Наступает день, и тот, кто пытается заниматься поэзией, понимает, что прежние стихи остались в прошлом, а будущие еще не видны. И вязнет в нейтральной полосе молчания, которое может продлиться очень долго. И закончиться чем-то совершенно неожиданным: или походом за горизонт, или полным отрицанием сочинительства.
Вспоминается герой Германа Гессе. Магистр Игры, достигнув профессионального совершенства, ощутил, что прошел не путь, но всего лишь переулок, заведший его не туда. И, бросив престижную работу большого интеллектуального накала, сменил широкий мраморный тротуар на узкую тропинку, ведущую в неведомое, но притягательное. И погиб, пытаясь оставаться самим собой. Или не погиб, но освободился от тяжкой инерции привычного, которое называет смертью люк, ведущий наверх? Или вниз? Или в какое-то другое измерение?

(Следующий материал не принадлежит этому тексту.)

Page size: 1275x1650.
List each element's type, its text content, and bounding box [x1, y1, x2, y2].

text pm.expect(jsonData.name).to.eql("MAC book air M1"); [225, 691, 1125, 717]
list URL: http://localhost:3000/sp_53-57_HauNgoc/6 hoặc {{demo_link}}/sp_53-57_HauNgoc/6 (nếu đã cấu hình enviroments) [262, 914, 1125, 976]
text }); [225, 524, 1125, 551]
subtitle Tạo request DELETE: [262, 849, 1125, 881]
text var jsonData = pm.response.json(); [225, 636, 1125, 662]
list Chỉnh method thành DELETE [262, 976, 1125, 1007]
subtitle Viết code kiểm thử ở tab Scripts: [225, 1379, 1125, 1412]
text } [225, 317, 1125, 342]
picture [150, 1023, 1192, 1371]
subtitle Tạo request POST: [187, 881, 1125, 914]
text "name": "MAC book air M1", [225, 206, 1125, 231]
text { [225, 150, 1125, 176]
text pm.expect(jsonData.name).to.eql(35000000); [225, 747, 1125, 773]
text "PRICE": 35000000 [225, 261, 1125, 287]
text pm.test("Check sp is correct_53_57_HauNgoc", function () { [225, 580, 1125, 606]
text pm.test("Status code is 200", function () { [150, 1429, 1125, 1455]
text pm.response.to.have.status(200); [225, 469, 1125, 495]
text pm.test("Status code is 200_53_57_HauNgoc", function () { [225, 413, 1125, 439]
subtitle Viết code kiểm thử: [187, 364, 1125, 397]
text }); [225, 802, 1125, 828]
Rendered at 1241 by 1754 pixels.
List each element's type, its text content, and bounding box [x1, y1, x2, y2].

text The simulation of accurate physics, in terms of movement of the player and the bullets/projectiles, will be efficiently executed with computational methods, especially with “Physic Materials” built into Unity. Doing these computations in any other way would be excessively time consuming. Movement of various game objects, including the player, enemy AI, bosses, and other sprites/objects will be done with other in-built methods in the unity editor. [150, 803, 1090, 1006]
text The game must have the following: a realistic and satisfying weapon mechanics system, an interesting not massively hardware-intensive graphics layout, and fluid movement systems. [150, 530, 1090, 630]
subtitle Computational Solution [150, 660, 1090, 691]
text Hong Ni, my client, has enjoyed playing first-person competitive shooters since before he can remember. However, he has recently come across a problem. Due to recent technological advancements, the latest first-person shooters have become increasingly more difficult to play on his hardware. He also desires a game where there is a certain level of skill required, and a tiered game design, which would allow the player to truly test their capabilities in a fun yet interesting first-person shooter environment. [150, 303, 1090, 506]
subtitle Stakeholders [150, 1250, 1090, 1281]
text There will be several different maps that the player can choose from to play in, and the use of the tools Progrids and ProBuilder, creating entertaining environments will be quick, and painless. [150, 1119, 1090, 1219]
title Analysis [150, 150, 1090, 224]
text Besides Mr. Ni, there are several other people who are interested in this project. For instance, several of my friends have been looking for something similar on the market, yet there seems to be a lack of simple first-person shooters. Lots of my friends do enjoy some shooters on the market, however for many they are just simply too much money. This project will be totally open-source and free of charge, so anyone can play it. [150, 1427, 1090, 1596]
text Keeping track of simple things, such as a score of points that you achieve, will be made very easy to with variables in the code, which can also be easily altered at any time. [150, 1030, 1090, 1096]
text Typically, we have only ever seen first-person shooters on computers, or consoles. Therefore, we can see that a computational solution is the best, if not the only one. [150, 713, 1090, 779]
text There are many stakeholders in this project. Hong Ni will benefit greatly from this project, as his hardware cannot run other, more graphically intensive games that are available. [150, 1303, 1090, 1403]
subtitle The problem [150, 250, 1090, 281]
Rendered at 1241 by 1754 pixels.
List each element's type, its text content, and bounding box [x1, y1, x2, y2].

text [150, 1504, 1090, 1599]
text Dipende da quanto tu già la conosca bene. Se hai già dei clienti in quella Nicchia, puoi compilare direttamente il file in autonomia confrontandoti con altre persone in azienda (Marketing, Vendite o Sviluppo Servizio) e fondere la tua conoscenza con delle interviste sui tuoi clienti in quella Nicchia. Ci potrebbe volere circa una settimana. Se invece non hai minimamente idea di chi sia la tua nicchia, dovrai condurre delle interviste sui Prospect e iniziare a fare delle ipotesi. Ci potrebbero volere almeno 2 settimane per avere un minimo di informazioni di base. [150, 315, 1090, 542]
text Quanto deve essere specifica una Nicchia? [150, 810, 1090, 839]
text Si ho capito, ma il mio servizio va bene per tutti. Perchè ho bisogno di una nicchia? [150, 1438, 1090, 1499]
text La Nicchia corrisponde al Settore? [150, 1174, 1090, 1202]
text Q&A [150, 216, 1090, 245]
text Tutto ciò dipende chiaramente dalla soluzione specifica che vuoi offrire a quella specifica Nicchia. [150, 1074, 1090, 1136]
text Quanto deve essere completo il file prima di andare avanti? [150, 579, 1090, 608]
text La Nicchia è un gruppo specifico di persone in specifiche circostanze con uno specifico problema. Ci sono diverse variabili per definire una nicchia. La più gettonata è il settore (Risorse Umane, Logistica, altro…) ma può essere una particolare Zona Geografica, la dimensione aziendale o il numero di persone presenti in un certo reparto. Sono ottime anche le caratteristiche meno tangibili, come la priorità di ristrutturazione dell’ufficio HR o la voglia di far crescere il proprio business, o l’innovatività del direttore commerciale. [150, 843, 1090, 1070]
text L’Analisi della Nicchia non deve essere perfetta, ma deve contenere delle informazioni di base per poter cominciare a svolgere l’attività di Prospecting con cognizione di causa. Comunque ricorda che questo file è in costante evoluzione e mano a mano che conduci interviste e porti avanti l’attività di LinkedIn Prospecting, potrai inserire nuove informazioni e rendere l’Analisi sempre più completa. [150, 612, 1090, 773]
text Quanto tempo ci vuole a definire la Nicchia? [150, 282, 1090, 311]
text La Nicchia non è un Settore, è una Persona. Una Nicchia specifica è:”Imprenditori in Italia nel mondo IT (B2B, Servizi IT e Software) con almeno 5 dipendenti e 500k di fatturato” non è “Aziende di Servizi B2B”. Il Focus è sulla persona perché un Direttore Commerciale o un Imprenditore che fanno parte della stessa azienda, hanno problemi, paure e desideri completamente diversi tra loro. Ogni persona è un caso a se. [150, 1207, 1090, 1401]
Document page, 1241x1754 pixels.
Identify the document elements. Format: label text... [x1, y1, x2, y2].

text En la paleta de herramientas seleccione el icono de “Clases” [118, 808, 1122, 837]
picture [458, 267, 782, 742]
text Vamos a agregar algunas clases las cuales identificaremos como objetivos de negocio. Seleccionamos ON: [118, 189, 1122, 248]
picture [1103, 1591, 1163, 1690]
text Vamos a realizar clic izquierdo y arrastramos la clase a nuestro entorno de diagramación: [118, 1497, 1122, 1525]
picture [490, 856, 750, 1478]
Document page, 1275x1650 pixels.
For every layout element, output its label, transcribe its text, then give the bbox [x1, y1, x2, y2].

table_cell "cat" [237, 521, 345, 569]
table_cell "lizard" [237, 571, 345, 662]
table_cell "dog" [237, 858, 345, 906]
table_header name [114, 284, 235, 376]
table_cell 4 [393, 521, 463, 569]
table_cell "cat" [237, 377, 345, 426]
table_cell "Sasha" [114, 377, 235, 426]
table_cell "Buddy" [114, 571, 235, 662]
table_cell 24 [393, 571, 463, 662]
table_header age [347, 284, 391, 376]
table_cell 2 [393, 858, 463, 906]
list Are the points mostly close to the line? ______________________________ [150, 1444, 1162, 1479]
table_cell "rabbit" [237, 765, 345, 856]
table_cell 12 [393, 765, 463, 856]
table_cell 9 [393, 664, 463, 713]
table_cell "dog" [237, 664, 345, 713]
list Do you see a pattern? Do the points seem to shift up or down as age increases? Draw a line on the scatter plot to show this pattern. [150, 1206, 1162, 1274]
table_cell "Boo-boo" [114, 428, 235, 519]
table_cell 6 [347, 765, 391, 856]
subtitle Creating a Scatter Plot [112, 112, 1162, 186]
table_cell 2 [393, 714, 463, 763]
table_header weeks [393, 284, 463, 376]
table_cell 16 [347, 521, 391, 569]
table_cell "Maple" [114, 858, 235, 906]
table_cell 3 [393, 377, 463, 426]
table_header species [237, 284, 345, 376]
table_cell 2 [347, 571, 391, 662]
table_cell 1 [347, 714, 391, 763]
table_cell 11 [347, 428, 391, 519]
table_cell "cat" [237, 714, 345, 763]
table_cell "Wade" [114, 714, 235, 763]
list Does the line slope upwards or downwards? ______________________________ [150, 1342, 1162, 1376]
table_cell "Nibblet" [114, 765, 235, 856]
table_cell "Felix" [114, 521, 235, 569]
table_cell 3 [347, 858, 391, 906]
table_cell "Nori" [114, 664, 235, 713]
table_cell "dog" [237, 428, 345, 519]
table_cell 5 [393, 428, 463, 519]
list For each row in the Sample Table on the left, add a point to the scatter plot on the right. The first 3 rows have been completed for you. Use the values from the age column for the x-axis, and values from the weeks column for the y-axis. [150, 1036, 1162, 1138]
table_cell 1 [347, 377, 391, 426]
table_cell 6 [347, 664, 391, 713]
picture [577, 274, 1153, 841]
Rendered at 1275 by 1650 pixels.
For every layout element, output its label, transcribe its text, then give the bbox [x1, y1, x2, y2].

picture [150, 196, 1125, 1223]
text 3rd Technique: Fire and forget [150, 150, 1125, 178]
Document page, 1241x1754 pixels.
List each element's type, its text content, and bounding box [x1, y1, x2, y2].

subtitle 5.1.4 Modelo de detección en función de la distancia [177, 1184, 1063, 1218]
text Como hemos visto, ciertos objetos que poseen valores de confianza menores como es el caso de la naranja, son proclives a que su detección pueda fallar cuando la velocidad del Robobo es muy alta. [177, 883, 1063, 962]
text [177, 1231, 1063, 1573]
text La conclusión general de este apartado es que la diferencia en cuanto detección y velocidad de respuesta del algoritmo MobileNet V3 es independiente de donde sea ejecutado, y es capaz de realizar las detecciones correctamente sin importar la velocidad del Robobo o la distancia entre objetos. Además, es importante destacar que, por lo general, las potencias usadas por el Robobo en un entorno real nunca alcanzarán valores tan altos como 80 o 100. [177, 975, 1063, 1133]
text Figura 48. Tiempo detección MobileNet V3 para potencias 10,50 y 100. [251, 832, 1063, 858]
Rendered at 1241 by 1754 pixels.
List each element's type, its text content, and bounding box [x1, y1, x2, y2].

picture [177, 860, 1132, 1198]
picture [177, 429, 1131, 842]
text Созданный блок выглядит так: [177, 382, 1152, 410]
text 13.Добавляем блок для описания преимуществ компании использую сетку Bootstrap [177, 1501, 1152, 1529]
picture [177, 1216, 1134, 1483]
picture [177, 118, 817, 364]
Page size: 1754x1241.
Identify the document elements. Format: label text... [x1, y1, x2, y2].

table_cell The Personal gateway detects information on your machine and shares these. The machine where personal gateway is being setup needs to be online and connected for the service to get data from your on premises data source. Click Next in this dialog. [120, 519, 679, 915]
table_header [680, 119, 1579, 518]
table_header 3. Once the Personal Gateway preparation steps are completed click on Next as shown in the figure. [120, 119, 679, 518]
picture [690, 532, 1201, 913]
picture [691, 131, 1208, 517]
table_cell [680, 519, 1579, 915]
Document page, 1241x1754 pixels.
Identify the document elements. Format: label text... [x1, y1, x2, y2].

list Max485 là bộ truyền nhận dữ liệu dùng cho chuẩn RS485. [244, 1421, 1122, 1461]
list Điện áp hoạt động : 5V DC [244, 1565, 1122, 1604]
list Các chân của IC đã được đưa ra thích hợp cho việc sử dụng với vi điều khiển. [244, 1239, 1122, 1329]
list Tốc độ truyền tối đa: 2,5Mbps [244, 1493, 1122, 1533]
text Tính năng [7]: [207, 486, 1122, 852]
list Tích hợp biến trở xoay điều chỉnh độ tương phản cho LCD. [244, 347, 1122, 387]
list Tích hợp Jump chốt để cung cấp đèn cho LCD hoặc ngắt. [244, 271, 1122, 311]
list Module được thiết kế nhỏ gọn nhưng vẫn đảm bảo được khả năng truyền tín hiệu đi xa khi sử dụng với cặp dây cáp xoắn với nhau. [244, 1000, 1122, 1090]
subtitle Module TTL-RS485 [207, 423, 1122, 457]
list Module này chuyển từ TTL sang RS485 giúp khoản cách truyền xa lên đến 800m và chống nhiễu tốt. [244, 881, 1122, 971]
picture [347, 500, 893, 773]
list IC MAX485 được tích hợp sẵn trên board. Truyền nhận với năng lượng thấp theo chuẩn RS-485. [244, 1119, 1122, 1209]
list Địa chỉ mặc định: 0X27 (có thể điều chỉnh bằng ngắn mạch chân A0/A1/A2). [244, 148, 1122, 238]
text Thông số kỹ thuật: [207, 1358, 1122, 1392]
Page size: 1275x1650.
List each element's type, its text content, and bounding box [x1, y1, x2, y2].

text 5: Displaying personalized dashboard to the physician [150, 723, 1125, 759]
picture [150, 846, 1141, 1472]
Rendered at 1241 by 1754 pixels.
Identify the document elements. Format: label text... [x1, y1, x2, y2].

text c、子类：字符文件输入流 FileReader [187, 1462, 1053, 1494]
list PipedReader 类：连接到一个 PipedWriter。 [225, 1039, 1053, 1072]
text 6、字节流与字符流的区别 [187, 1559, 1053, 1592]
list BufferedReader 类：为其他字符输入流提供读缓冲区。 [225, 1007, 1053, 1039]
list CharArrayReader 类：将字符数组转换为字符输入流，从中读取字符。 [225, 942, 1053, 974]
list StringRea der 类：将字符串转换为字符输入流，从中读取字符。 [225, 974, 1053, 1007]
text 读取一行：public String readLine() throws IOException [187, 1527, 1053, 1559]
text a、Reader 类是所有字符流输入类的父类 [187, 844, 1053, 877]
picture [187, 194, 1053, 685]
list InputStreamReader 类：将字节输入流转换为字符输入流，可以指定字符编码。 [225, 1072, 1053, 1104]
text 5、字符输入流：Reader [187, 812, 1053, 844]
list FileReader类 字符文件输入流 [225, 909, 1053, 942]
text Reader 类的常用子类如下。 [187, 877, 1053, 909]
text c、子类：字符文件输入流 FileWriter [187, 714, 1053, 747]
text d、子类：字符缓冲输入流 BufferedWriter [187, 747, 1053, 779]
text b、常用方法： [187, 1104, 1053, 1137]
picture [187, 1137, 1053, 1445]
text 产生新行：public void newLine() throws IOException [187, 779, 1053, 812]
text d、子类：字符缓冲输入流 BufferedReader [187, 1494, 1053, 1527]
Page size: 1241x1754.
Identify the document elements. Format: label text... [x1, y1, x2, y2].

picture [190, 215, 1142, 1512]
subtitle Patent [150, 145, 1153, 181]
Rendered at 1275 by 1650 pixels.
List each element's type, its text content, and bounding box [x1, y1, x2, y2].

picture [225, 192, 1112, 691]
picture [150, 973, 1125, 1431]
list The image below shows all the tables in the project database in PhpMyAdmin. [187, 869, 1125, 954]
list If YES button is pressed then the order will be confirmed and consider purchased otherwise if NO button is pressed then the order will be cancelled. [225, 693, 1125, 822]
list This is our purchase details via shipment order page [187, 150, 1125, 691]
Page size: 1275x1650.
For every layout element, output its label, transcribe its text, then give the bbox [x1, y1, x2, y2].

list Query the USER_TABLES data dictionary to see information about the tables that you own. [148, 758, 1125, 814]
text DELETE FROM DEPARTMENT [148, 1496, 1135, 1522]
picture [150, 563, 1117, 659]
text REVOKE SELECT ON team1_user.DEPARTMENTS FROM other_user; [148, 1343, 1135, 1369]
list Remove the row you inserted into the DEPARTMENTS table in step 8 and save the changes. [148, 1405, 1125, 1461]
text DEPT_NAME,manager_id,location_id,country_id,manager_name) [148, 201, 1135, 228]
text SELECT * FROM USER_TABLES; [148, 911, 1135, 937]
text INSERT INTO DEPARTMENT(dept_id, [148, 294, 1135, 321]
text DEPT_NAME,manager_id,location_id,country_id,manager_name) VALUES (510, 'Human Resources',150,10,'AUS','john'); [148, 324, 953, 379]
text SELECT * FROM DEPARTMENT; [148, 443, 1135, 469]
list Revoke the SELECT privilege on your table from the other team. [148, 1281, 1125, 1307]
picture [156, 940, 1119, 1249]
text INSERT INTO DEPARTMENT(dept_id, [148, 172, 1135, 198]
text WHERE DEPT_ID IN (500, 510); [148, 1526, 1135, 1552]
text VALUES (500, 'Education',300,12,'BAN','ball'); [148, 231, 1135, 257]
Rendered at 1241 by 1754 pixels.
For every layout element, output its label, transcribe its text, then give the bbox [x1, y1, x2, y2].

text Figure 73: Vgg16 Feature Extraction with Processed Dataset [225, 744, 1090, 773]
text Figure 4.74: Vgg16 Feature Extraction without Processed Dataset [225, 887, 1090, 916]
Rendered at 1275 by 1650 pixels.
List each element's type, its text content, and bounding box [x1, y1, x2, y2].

Стихи нельзя ставить на поток. Нельзя набить руку и печь их блинами. Потому что стихи - изделия штучные, особенные. Если их много, то это уже не драгоценности, но стразы. Штамповка, бисер, некая масса, имеющая обобщенную ценность, но не заботящаяся об индивидуальностях составных частей.
Живое - меняется. Оно в движении, в поиске, в разочаровании, в радости. В пробах и ошибках. В постоянной борьбе. В синяках и ссадинах. Если всего этого нет, то остается чучело, застывшее в своей неизменности. Манекен. Холодный и, если снять с него гламурный прикид, совершенно бесполезный.
Не надо бояться молчания. Оно красноречиво убеждает пишущего, что пора идти дальше, а не топтаться на вершине холмика, этого преддверия горной гряды.
Добираться до которой долго и трудно...
Впрочем, надо просто пораньше встать. И веселый ветер послушать. Чтоб ноги веселей пошли.